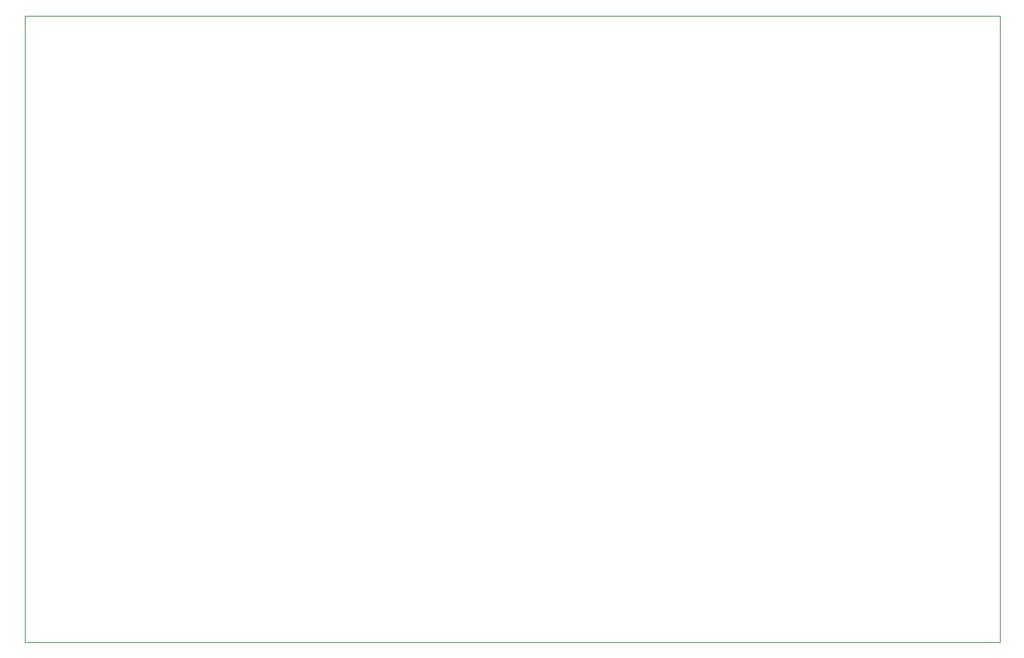
<source format=gbr>
%TF.GenerationSoftware,KiCad,Pcbnew,9.0.2*%
%TF.CreationDate,2025-07-02T20:50:27-04:00*%
%TF.ProjectId,Hackpad,4861636b-7061-4642-9e6b-696361645f70,rev?*%
%TF.SameCoordinates,Original*%
%TF.FileFunction,Profile,NP*%
%FSLAX46Y46*%
G04 Gerber Fmt 4.6, Leading zero omitted, Abs format (unit mm)*
G04 Created by KiCad (PCBNEW 9.0.2) date 2025-07-02 20:50:27*
%MOMM*%
%LPD*%
G01*
G04 APERTURE LIST*
%TA.AperFunction,Profile*%
%ADD10C,0.050000*%
%TD*%
G04 APERTURE END LIST*
D10*
X119062500Y-50006250D02*
X228700000Y-50006250D01*
X228700000Y-120437500D01*
X119062500Y-120437500D01*
X119062500Y-50006250D01*
M02*

</source>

====

== DESCRIPTION OF THE TASK ==
Could you filter the material above and copy each line that holds the word "format"?

== SOLUTION TO THIS TASK ==
<source format=gbr>
G04 Gerber Fmt 4.6, Leading zero omitted, Abs format (unit mm)*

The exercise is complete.